* **Job**
A faithful copy of the listing below is needed, with its pictures left out.

* **Data supplied**
--*--

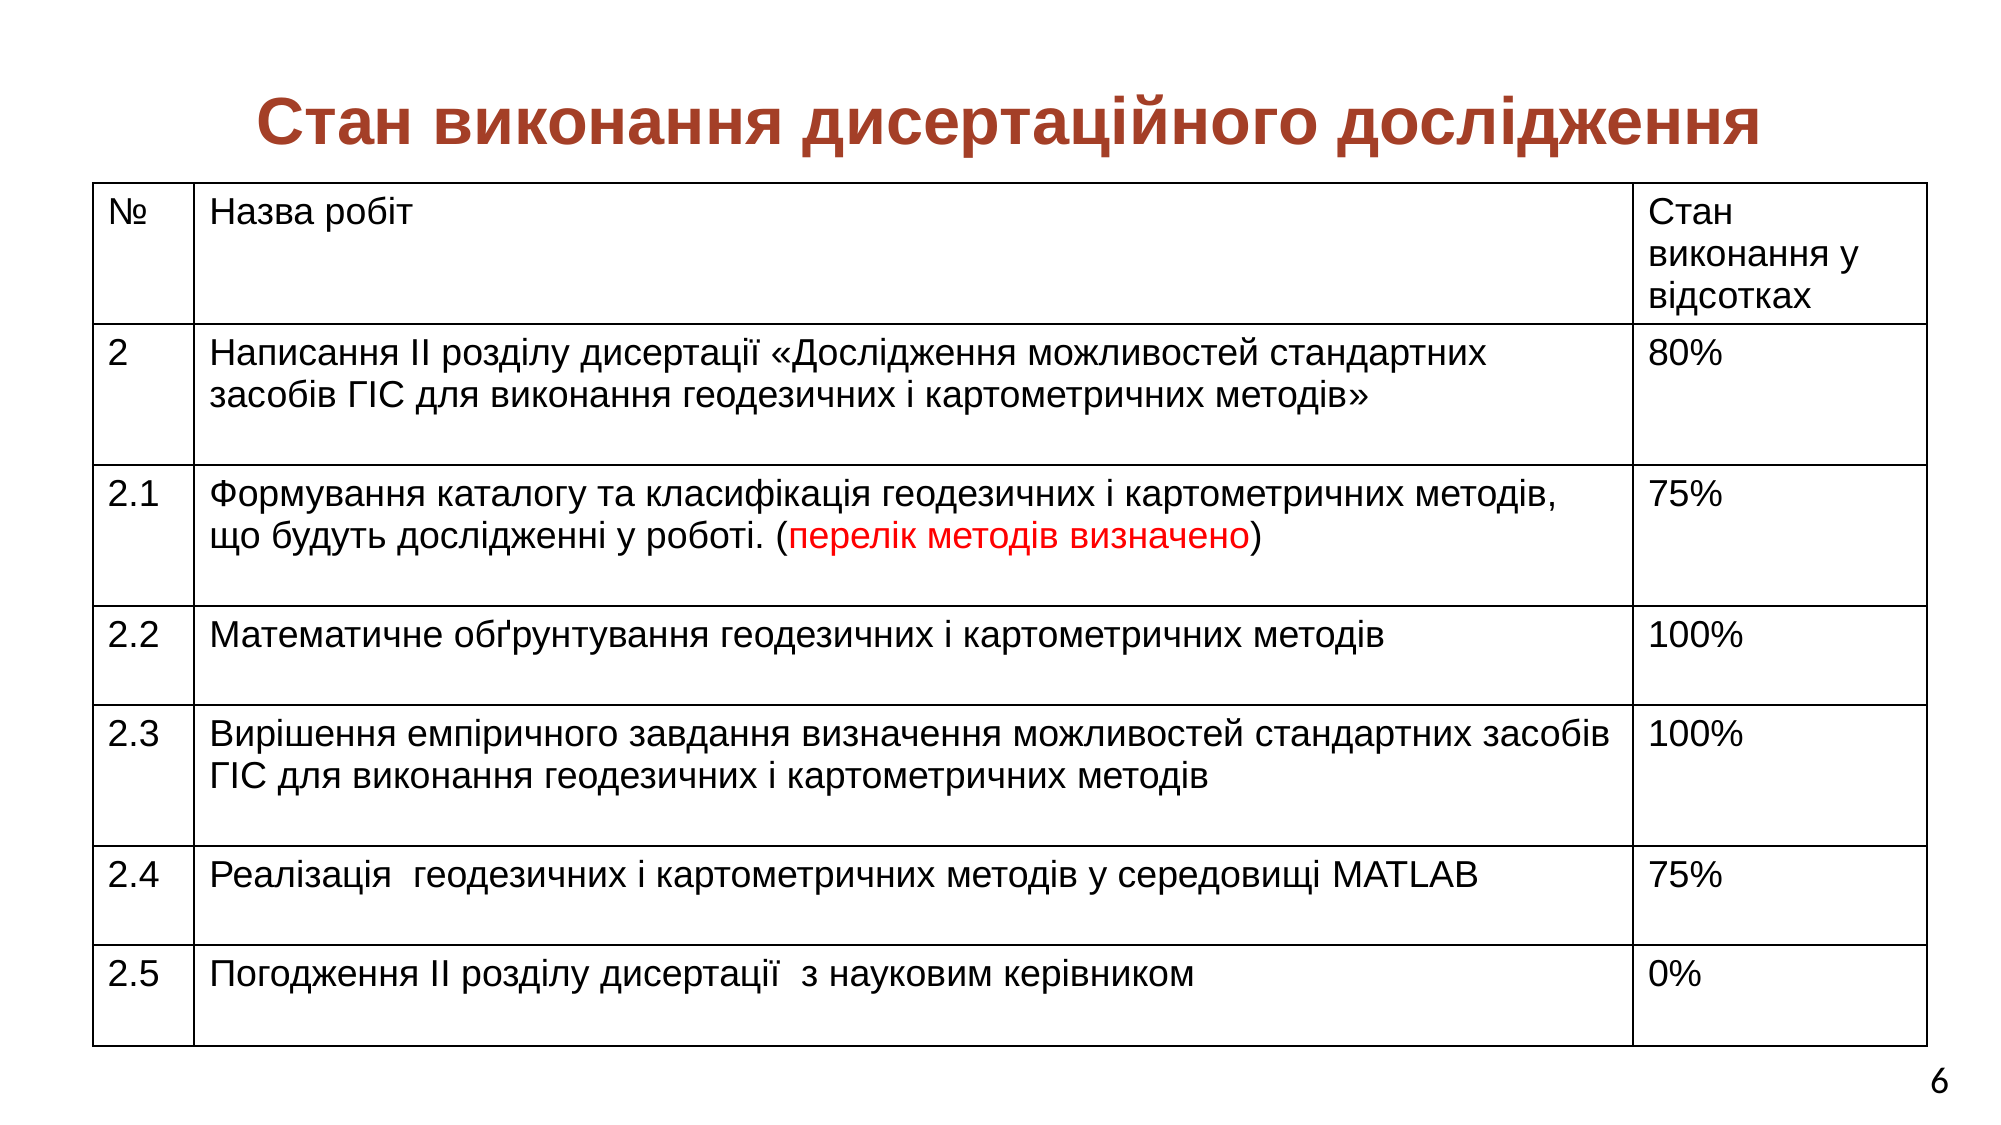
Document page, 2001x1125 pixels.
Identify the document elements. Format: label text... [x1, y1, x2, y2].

text_box 6 [1915, 1048, 1982, 1109]
table_header Назва робіт [195, 184, 1632, 323]
table_cell 2.4 [94, 847, 193, 944]
table_cell 75% [1634, 847, 1926, 944]
table_cell 2.5 [94, 946, 193, 1045]
table_cell Математичне обґрунтування геодезичних і картометричних методів [195, 607, 1632, 704]
table_cell 2.1 [94, 466, 193, 605]
table_cell 75% [1634, 466, 1926, 605]
table_cell Формування каталогу та класифікація геодезичних і картометричних методів, що будуть дослідженні у роботі. (перелік методів визначено) [195, 466, 1632, 605]
table_cell 100% [1634, 706, 1926, 845]
table_cell 2.2 [94, 607, 193, 704]
table_cell 2.3 [94, 706, 193, 845]
table_cell Написання ІI розділу дисертації «Дослідження можливостей стандартних засобів ГІС для виконання геодезичних і картометричних методів» [195, 325, 1632, 464]
table_cell Погодження ІI розділу дисертації з науковим керівником [195, 946, 1632, 1045]
table_cell 2 [94, 325, 193, 464]
table_header Стан виконання у відсотках [1634, 184, 1926, 323]
table_cell Реалізація геодезичних і картометричних методів у середовищі MATLAB [195, 847, 1632, 944]
table_cell 100% [1634, 607, 1926, 704]
table_cell 80% [1634, 325, 1926, 464]
table_cell 0% [1634, 946, 1926, 1045]
table_header № [94, 184, 193, 323]
table_cell Вирішення емпіричного завдання визначення можливостей стандартних засобів ГІС для виконання геодезичних і картометричних методів [195, 706, 1632, 845]
text_box Стан виконання дисертаційного дослідження [282, 78, 1738, 147]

--*--

* **Exercise answer**
Document page, 2001x1125 pixels.
Identify the document elements. Format: label text... [x1, y1, x2, y2].

text_box 6 [1915, 1048, 1982, 1109]
table_header Назва робіт [195, 184, 1632, 323]
table_cell 2.4 [94, 847, 193, 944]
table_cell 75% [1634, 847, 1926, 944]
table_cell 2.5 [94, 946, 193, 1045]
table_cell Математичне обґрунтування геодезичних і картометричних методів [195, 607, 1632, 704]
table_cell 2.1 [94, 466, 193, 605]
table_cell 75% [1634, 466, 1926, 605]
table_cell Формування каталогу та класифікація геодезичних і картометричних методів, що будуть дослідженні у роботі. (перелік методів визначено) [195, 466, 1632, 605]
table_cell 100% [1634, 706, 1926, 845]
table_cell 2.2 [94, 607, 193, 704]
table_cell 2.3 [94, 706, 193, 845]
table_cell Написання ІI розділу дисертації «Дослідження можливостей стандартних засобів ГІС для виконання геодезичних і картометричних методів» [195, 325, 1632, 464]
table_cell Погодження ІI розділу дисертації з науковим керівником [195, 946, 1632, 1045]
table_cell 2 [94, 325, 193, 464]
table_header Стан виконання у відсотках [1634, 184, 1926, 323]
table_cell Реалізація геодезичних і картометричних методів у середовищі MATLAB [195, 847, 1632, 944]
table_cell 100% [1634, 607, 1926, 704]
table_cell 80% [1634, 325, 1926, 464]
table_cell 0% [1634, 946, 1926, 1045]
table_header № [94, 184, 193, 323]
table_cell Вирішення емпіричного завдання визначення можливостей стандартних засобів ГІС для виконання геодезичних і картометричних методів [195, 706, 1632, 845]
text_box Стан виконання дисертаційного дослідження [282, 78, 1738, 147]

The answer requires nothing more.